The industry cheered December’s tax reform legislation, which included a two-year cut in the federal excise tax on the first 100,000 proof gallons of spirit distillers produce each year. While distillers large and small benefit from that cut, the biggest impact was projected to be on small-scale distillers, and many had already started reinvesting their savings from the tax cut in expansion projects and hiring new workers. Adam Spiegel of California’s Sonoma County Distilling Company has already started expanding his facility from around 6,000 square feet to 21,000 square feet, with additional room for barrel storage and expand his annual production by up to five times current levels when the expansion is completed this fall.

For Spiegel, the trade war is a double whammy. Not only will his export sales be affected by tariffs in the European Union, where Spiegel exports around 25 percent of his annual production, but the US tariffs on imported steel and aluminum have blown up his construction budget.
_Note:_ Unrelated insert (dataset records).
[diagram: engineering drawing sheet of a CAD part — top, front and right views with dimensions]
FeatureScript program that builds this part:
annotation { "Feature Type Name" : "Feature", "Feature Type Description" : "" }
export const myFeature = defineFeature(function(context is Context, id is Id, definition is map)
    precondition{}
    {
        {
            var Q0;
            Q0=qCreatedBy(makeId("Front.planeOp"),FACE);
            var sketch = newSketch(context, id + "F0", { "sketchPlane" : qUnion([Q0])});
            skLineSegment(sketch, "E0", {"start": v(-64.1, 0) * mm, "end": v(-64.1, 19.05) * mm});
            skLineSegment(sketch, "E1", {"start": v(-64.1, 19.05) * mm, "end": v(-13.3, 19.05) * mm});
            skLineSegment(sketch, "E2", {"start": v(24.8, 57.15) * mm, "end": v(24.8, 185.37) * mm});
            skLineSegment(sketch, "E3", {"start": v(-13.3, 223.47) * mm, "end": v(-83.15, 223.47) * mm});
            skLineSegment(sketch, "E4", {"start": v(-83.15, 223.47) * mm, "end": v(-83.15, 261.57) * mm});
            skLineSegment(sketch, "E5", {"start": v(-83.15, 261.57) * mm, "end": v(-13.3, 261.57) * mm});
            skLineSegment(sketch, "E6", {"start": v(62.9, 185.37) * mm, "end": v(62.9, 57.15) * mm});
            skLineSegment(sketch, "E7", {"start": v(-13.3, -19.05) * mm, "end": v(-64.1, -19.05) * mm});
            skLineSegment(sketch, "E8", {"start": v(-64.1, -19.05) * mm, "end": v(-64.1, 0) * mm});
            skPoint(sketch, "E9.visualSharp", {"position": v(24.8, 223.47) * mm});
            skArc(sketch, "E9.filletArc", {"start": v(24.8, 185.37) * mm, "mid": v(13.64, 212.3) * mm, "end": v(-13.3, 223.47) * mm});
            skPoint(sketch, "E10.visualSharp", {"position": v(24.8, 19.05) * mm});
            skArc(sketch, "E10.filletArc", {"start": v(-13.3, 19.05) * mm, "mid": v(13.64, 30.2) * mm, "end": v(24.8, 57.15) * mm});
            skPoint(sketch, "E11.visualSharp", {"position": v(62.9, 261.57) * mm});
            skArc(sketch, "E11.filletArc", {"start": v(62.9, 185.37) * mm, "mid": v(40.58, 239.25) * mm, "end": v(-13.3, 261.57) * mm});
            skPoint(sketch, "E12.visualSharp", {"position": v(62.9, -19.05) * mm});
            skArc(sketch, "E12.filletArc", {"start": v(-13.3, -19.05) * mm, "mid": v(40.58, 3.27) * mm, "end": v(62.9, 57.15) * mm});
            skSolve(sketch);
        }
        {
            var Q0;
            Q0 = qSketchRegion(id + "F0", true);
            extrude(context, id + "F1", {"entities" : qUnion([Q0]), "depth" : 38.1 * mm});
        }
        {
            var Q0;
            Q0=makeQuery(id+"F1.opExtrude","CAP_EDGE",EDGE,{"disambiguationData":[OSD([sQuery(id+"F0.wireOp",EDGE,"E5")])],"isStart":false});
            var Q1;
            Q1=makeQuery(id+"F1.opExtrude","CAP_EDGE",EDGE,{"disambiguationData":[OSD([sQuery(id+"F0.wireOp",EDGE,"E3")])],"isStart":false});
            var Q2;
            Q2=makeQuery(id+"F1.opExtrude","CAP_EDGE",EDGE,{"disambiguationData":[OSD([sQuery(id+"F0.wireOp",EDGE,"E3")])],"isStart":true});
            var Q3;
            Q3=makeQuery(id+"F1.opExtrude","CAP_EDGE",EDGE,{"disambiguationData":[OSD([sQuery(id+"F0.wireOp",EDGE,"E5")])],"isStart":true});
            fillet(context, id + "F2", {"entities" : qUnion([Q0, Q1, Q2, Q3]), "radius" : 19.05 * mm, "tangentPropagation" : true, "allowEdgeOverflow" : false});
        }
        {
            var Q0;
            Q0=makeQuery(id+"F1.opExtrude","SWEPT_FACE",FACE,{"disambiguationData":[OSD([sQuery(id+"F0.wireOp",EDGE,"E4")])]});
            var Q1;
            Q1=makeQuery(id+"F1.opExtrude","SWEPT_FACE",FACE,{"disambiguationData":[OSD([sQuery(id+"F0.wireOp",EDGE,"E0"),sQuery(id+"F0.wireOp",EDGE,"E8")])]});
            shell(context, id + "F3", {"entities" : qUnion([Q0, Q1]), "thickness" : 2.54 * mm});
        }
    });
“I have a bunch of new stainless steel tanks that are on their way here that I just so happened to purchase apparently at the wrong time, Spiegel said as he rolled his eyes during an interview. He estimates the tariffs could add as much as $60,000 to the cost of his expansion, but admits that he has no clear guidance from his suppliers. “Everybody’s just kind of on hold.they’re saying ‘listen, all of our pricing was good up until a certain point, we’re going to have to see what happens when it lands.we’ll know what tariffs are assessed the day it lands,” he said.

Spiegel’s tanks and other equipment are being fabricated in the US from imported stainless steel. “The welders are here in the States putting together all the bits and pieces for us, so they may have rolled it four or five thousand miles away, but we’re actually hurting American jobs by what they’re doing as a small business trying to get some traction here, I think it’s really unfortunate,” he said. Spiegel estimates the money he will pay in higher costs for his steel could have covered the cost of hiring one or two new full-time employees.

FEW’s Hletko also points out the collateral damage from the escalating tariffs. “It hurts our farmers, it hurts our truck drivers that are moving the grain, it hurts our truck drivers that are moving the bottles, it hurts all of us, and it’s really, really unfortunate that small American businesses are being toyed with in this fashion,” he said.